A check of the map confirmed that Golf Course Road went to Mason Lake, so we set off once again. Now it was around 4:00 pm.
We drove until the road started to peter out so we stopped at a handy overlook (wide spot in the road) and had a nice picnic while Leesha prowled in the grass until the wind drove her back to the car. Then we took off on a couple of tire tracks through the grass, which turned back into a gravel road by and by. No sign of the lake. No more brown signs with binoculars either. No sign of much of anything, in fact, except sage brush and roadside grasses being buffeted by a brisk prairie wind. And cows and mud!
The map alleged that Mason
Lake was somewhere in the middle of the photo above. If that was true, it was a mighty thin lake. We drove on until the road turned to mushy sand, then we drove on some more.
Finally we cleared the mushy sand road and got back onto some decent gravel. Encouraged, we topped a ridge and looked off about twenty miles to the horizon. Funny, it looked just like the other Mason Lake.
Apparently, if we'd kept going on the increasingly questionable Mason Lake Road, we'd eventually have hit Snowy Mountain road -- another alleged approach to mythical Mason Lake. But by this time it was nearly 5:00 pm, and we had to scoot on to Bozeman.
We retraced Golf Course Road back into Roundup and got back on US HWY 12 headed toward Harlowtown. There is still some empty out there too.

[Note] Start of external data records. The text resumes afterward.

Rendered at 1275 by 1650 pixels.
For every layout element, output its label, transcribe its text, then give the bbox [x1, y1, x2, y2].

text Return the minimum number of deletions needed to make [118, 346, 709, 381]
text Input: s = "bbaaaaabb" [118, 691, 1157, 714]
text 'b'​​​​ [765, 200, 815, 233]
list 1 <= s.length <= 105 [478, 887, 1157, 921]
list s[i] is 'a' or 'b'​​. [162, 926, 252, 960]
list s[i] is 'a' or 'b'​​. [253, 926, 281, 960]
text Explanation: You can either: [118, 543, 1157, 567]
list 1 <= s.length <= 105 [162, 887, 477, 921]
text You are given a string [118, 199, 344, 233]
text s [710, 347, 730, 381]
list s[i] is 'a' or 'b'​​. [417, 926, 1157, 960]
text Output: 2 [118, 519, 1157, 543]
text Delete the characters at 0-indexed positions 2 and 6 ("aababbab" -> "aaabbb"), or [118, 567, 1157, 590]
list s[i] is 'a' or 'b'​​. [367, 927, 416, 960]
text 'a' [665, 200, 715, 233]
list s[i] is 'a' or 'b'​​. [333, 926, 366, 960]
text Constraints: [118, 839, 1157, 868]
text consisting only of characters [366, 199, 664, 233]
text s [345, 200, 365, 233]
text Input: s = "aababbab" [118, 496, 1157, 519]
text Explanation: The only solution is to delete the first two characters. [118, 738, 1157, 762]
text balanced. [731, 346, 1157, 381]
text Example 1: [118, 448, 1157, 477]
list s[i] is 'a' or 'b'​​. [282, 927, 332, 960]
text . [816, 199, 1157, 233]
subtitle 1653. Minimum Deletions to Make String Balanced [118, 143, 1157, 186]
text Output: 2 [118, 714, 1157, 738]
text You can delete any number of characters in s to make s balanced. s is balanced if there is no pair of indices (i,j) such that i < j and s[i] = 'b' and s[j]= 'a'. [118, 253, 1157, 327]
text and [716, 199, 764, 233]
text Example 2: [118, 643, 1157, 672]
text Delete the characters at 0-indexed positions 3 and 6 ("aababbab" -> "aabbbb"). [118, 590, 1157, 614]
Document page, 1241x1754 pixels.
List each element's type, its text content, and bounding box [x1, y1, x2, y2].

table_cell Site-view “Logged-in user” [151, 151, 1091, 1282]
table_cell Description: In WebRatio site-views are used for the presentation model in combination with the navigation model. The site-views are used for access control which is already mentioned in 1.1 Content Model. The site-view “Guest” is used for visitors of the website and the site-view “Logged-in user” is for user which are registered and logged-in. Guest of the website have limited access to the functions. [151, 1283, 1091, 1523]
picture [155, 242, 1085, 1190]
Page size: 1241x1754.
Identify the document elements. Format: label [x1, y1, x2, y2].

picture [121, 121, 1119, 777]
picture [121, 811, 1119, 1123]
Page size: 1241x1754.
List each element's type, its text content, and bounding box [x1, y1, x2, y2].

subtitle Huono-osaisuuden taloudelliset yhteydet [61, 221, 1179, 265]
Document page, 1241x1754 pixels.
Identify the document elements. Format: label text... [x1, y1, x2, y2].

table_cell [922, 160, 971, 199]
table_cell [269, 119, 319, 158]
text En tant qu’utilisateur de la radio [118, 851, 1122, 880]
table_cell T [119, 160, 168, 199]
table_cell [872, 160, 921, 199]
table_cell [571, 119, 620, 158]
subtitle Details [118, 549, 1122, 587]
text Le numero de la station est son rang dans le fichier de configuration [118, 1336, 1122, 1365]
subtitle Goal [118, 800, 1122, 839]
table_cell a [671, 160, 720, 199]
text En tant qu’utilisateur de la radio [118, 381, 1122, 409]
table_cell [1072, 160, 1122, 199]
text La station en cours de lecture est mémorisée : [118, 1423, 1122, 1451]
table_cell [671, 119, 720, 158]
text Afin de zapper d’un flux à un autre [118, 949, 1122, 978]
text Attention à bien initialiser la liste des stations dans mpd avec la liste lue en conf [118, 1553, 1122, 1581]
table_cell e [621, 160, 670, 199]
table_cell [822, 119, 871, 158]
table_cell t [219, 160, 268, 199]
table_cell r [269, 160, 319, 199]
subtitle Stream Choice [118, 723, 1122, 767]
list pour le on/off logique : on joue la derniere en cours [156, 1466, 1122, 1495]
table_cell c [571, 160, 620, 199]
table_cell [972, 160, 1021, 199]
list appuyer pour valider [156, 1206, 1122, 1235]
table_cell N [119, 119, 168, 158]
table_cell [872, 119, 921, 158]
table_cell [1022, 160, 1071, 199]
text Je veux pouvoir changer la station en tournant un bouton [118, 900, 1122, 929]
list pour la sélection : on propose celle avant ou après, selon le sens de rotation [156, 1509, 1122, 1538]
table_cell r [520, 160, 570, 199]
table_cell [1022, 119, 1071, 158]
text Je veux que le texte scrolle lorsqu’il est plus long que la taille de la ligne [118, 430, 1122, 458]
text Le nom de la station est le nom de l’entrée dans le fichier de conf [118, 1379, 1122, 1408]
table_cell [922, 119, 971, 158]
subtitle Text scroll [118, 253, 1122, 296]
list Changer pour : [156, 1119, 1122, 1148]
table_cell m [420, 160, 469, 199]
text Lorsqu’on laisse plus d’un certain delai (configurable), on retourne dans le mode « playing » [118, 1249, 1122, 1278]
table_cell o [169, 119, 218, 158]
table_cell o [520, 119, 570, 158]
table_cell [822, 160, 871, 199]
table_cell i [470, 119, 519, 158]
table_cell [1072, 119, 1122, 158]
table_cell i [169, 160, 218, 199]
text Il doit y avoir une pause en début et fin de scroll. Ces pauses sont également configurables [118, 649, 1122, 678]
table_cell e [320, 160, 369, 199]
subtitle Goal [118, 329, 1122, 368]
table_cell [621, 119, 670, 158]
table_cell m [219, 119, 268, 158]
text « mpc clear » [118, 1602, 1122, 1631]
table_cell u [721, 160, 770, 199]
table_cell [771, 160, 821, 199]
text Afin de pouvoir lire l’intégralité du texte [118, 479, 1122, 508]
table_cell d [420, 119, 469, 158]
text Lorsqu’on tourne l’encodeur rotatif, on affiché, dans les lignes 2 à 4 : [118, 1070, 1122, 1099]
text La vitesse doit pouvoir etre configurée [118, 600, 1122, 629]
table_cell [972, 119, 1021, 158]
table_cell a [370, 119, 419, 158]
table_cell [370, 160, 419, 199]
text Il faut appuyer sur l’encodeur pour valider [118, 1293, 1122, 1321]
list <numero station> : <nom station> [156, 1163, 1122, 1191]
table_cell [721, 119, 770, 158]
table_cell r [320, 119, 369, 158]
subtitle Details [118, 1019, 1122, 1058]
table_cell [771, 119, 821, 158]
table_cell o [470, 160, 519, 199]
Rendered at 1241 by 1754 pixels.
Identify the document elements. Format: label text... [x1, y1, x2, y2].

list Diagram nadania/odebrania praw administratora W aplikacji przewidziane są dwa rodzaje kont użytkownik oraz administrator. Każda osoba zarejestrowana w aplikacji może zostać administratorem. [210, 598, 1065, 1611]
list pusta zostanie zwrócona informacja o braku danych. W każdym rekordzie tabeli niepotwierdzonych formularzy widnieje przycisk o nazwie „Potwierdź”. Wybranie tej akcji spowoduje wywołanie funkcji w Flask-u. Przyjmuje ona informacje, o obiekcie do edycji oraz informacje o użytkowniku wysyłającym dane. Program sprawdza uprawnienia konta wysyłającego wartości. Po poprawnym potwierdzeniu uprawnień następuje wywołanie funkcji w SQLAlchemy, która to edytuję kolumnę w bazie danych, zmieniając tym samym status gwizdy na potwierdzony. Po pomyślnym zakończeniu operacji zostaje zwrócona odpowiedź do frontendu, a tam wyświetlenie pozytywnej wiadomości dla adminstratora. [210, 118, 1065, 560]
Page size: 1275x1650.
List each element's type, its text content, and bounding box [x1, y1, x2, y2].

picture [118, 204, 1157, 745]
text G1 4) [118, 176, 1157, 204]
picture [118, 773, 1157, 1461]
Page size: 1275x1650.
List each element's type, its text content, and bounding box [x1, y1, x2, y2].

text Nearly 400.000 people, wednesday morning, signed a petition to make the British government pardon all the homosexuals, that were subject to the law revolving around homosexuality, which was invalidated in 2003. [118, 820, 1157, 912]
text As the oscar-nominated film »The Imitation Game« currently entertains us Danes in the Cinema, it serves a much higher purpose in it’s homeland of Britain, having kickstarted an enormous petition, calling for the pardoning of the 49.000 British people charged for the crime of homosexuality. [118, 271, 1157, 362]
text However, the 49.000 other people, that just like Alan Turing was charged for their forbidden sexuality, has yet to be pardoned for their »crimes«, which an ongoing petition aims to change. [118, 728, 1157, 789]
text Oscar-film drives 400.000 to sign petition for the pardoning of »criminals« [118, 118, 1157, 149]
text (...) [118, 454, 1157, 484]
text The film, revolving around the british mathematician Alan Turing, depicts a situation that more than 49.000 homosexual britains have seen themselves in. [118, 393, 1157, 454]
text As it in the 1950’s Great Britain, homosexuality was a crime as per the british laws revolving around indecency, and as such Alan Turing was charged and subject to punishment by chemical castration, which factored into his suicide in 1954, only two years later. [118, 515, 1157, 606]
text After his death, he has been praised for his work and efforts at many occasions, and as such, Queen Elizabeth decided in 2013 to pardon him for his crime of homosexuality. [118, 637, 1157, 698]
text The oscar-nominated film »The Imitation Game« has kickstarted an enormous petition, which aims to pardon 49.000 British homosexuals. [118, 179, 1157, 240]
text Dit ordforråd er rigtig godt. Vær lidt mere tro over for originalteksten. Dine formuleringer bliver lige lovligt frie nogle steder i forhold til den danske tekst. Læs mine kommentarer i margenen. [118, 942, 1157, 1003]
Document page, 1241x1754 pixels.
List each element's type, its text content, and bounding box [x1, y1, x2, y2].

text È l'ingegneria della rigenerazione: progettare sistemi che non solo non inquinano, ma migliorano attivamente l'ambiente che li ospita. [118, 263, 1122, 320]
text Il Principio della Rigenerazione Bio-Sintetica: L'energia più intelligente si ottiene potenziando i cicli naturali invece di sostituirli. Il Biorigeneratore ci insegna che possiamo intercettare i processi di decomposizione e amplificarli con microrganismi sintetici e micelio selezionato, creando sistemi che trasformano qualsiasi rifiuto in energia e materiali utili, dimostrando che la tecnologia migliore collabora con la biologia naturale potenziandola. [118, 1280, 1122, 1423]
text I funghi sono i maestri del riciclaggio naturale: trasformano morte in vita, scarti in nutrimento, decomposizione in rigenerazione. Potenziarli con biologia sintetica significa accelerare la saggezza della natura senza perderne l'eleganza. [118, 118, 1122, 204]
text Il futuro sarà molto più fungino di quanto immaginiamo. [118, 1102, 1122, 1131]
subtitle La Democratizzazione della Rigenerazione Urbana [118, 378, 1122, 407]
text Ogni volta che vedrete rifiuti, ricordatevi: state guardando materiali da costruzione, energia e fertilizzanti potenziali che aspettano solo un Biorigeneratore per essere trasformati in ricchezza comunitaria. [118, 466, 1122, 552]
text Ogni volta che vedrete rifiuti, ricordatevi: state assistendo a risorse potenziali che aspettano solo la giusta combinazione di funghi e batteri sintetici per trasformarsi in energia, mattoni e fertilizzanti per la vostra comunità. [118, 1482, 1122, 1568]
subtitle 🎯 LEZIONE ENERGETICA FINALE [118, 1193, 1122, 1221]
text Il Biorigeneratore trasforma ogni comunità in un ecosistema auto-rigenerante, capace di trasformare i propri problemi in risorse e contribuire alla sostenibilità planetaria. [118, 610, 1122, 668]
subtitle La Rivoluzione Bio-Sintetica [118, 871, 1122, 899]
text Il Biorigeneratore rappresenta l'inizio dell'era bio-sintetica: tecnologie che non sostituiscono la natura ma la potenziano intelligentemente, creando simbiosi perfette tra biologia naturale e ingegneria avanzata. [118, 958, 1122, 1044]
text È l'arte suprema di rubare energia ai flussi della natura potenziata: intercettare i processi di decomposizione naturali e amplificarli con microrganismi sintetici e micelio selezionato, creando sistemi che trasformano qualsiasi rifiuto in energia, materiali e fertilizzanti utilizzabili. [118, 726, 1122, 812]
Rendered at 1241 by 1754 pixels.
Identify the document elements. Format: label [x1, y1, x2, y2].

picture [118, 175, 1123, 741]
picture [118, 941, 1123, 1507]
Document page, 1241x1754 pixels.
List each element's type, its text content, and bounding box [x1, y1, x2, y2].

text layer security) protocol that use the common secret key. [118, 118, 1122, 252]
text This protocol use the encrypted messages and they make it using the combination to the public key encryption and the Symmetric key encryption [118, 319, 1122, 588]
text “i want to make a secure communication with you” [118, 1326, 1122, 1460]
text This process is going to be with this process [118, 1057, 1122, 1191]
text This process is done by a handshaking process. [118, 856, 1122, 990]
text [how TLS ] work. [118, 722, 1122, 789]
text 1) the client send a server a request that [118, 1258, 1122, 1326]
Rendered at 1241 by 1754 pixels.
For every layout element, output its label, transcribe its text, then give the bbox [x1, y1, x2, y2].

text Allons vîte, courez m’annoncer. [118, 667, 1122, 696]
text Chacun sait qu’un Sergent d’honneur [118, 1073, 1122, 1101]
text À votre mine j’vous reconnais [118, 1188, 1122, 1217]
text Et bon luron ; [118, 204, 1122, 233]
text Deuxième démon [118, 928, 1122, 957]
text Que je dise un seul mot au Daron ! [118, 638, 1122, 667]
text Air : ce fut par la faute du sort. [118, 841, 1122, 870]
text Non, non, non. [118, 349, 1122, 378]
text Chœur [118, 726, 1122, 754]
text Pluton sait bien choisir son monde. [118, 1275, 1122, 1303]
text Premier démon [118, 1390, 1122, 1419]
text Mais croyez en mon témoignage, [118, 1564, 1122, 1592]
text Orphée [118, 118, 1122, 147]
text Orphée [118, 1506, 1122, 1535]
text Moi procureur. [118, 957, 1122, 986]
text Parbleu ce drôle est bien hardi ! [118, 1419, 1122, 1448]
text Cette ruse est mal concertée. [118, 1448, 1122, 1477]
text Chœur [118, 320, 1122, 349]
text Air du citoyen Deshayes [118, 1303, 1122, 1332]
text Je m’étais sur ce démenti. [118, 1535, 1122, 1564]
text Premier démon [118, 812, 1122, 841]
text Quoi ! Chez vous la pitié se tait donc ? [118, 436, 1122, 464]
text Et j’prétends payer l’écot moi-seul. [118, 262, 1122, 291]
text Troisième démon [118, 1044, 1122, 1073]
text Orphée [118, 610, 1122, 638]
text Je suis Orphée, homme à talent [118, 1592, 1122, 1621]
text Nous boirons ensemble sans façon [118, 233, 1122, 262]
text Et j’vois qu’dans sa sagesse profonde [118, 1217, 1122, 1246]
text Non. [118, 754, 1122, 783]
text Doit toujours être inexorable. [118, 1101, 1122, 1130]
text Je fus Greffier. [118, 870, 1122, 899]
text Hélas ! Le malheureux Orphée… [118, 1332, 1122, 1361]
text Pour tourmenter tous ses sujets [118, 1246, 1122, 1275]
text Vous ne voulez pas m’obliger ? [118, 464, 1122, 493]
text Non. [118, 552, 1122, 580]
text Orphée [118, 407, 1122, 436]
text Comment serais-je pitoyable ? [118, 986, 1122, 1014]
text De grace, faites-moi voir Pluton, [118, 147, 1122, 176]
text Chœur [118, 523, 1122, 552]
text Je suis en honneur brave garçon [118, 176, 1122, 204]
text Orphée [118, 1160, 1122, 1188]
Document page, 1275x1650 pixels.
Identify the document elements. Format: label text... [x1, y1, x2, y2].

Musselshell River Country: This country was wet, wet, wet compared to that country between Roundup and Miles City (and far wetter than Mason
Lake, as it turned out.)
Crazy (Woman) Mountains: In Harlowtown, we turned south on US HWY 191 and headed for Big Timber as the sun was starting to set and the deer were coming out to feed.
As we got closer to Big Timber, the sun started to go down behind the long line of what we call "The Crazies" or more formally, The Crazy Mountains, or in truth, The Crazy Woman Mountains.
The name Crazy Mountains is said to be a shortened form of the name "Crazy Woman Mountains" given them, in compliment to their original Crow name, after a woman who went insane and lived in them after her family was killed in the westward settlement movement. The Crow people called the mountains Awaxaawapìa Pìa, roughly translated as "Ominous Mountains", or even rougher and less accurately, "Crazy Mountains". They were famous to the Crow people for having metaphysical powers and being unpredictable—a place used for vision quests.
After a roadside stop to watch the last sun disappear behind the Crazies, we hot-footed it for Big Timber and I-90 into Bozeman. For us, getting in there before 10:00 pm was a win. And even with the lost grail of Lake Mason unfound, it was a very good day on the road.